After all those years in night school, I’ve risen from being a junior office administrator to a senior business development director, and moved on to manage global sales teams as a Vice President of Sales and Marketing. Today, I am the Regional Head of Electrolux (Southeast Asia & India). People always ask me, how did I break the glass ceiling, working in a male dominated environment? My answer is that there’s no glass ceiling. It’s about how badly you want it and how willing you are to invest the time. As Sheryl Sandberg said, sit at the table, and not stand in a corner.
I want to help women fulfil their potential
I believe that it’s just as important to help other women to take their career to the next level. There is so much more that we can do. Especially for Asian women, where they think that after they get married and have kids, then that’s their job. I always ask them, “When the school wants to contact a parent, why do they call you? Why can’t they call your husband?” People automatically assume that it’s the woman’s job. But marriage is a partnership, and if that’s not your mindset then it needs to be changed. Married women with children – realise that you need your husband’s help. You cannot do it alone.
I became president of Daughters of Tomorrow (a local organisation that empowers underprivileged women) in August 2016, after being a trainer with them for the last two years. My area of focus is the confidence curriculum. I think one of the biggest problems women face is a lack of self-confidence and self-awareness, even the ones who are in stable, successful jobs. They don’t understand the strength that they have. When I work with them, it is so gratifying to see them have that lightbulb moment, when they realise that they can achieve more than they thought they could.

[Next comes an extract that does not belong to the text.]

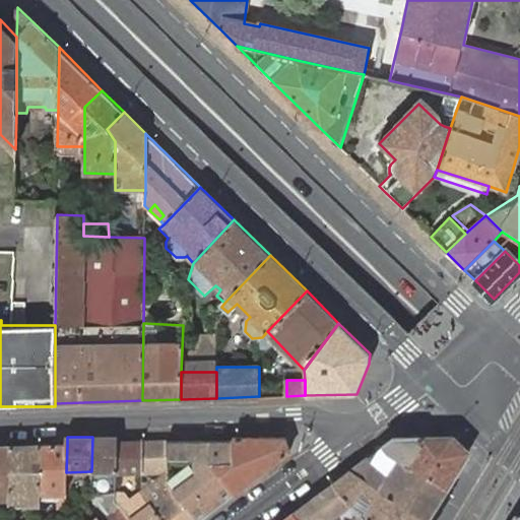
[(118,437),(92,437),(91,471),(90,495),(94,495),(117,495),(118,485),(109,484),(109,472),(118,472),(119,442),(118,437)]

It hits particularly close to home when I watch women who are abused and don’t know what to do. To help them get out of their situation is my number one priority. When I hear people talk about doing community work overseas, I always ask, what are you doing in Singapore? People always assume that Singapore has a lot of government support. But it’s not about that. It’s about getting that one person out of the mud – that’s one person saved. That’s my big thing.